JLG : Mais il y a des résistances à approcher cette complexité ! On trouve encore des travaux montrant une vision du périurbain très homogène, il en est de même, j’imagine, pour les pays d’Europe de l’Est… Comme s’il était difficile de faire émerger cette idée de la diversité ?
VR : Je crois que le travail que l’on a à faire, c’est de trouver les articulations entre un processus à caractère général et ses manifestations, ses modalités, ses concrétudes, sa phénoménologie extrêmement diverses. La diversité n’est pas incompatible avec une généralité d’un processus. Et c’est justement pour cela que les entre-deux sont compliqués ! A la différence des travaux antérieurs, qui ont essayé de sentir les choses massives, bien individualisées, de bien les définir en tant que processus, approcher le reste à la marge est plus compliqué. Mais ce n’est pas parce que ces marges sont très diversifiées qu’elles n’ont pas des processus communs… On a cru que cette notion d’Europe d’entre deux n’avait plus de significations, qu’elle était terminée. Mais on se rend bien compte que ce n’est pas le cas, quand on voit par exemple ce qu’il se passe actuellement en Ukraine ! L’emboîtement d’un certain nombre de mécanismes dure avec la même force tout en utilisant des éléments différents. Pour travailler sur ces espaces, le mieux n’est peut-être donc pas de partir d’emblée en se disant : « Je vais prendre un espace soi-disant d’entre-deux ». Puisque leurs délimitations sont incertaines par définition, c’est plutôt en partant d’une question particulière localisée dans cet espace que l’on va voir comment cela fonctionne. Si la question de l’énergie (à la fois la transition énergétique et les transferts énergétiques) est maintenant d’actualité entre l’Ouest de l’Europe et le monde russo-slave, c’est elle qu’il faut comprendre et analyser en tant que géographes. Et très vite, on verra combien les mécanismes et les processus d’entre-deux jouent d’une manière ou d’une autre par rapport à cette question. Mais je ne crois pas que ce soit en restant accroché au processus d’entre-deux qu’on fera avancer la machine !
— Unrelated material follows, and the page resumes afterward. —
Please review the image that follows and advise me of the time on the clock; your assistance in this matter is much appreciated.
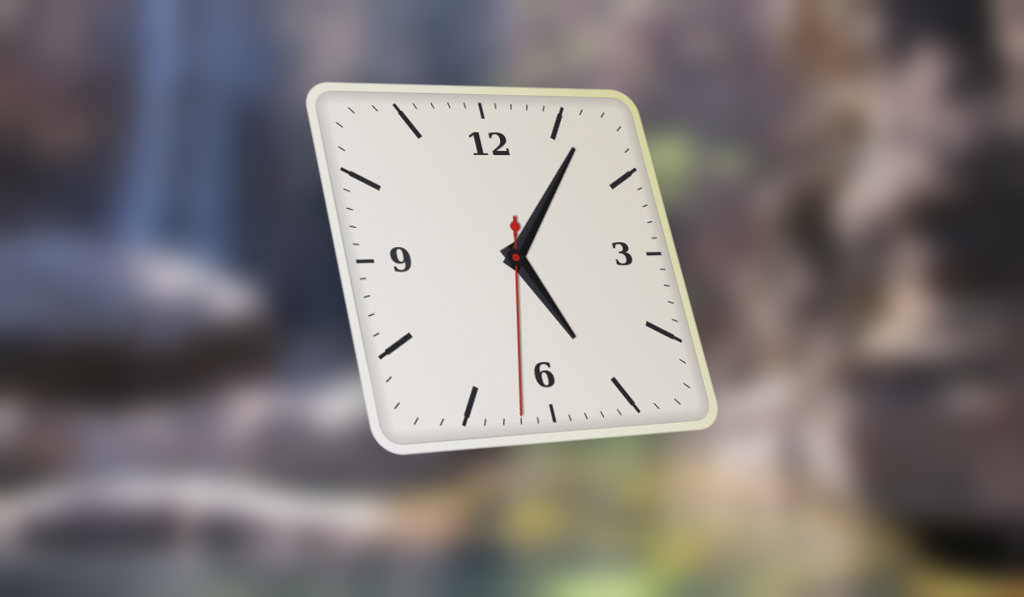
5:06:32
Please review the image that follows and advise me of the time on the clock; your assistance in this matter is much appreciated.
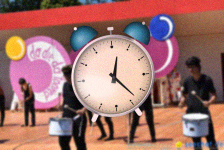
12:23
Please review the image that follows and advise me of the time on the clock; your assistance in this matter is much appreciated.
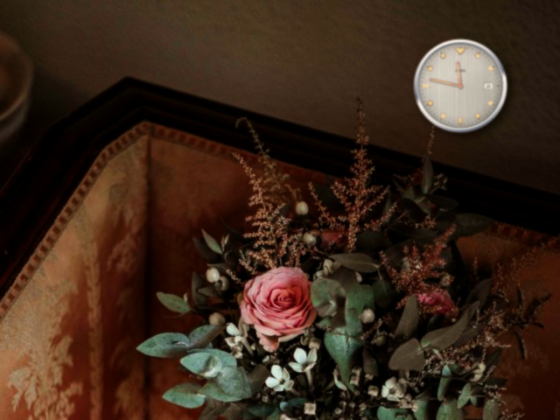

JLG : Mais vous-même, quand vous avez commencé à travailler sur ces choses-là, vous n’y êtes pas allée en disant : « je vais dans un entre deux » ?
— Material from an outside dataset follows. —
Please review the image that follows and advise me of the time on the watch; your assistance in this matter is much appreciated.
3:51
VR : Le bricolage que j’ai proposé des composantes du processus d’entre deux n’est pas tombé tout seul. C’est vraiment après avoir travaillé sur l’agriculture, sur les mécanismes de restitution, sur tous les éléments qui se coordonnent pour créer de l’espace géographique, que cela c’est individualisé. Par contre, comme le dit Monique, je crois que c’est très important de ne pas en rester au topos, à la notion. C’est le sens de votre entretien, d’essayer de voir quels sont les types de mécanismes à identifier –et les mécanismes, ce sont généralement des choses très simples. C’est dans l’articulation entre ces mécanismes que se crée soit la complexité du mécanisme de l’entre deux, soit, au contraire, le mécanisme d’intégration.
JLG : Monique, vous aussi vous mettriez d’un côté l’entre-deux et de l’autre l’intégration ?
MP : C’est un peu schématique sans doute ! Mais de fait cet entre-deux périurbain manifeste assez peu – du moins dans les espaces que je connais bien – des aspects d’intégration, mais une complexité forte, avec des évolutions que l’on n’imaginait pas, avec des aspects d’hybridation remarquables qui complexifient sa lecture (dans un processus d’autonomisation). La question agricole, alimentaire, par exemple, ressurgit à un moment où l’on ne l’attendait pas ; quelques chercheurs peut-être un peu, mais la plupart des acteurs ne l’imaginaient pas ! Si bien que les marques et formes rurales que l’on pensait en voie d’effacement, réapparaissent, se recréent.
Je voudrais également répondre à l’idée avancée par Julie, que ces espaces de l’entre-deux sur lesquels on travaille sont volontiers dénigrés. C’est aussi ce qui a pu enfermer cette géographie de l’entre-deux dans des approches univoques. En effet, le périurbain continue d’être stigmatisé : pour certains il représente tous les maux en termes de consommation d’énergie, de consommation des sols, même de votes… Et logiquement cela conduit à des prises de positions un peu provocatrices (légende rose versus légende noire). C’est un peu la règle des choses, mais je suis étonnée de voir cette difficulté à étudier de façon scientifique, sans parti pris, un espace qui n’obéit pas aux règles préétablies, qu’elles soient rurales ou urbaines, et donc une résistance pour penser ces espaces et les étudier de l’intérieur.VR : Ah bon ! J’en étais restée justement à l’épanouissement du périurbain et à la reconnaissance du périurbain, avec le tiers-espace de Vanier ! Je ne pensais pas que l’on était encore dans cette phase de contestation.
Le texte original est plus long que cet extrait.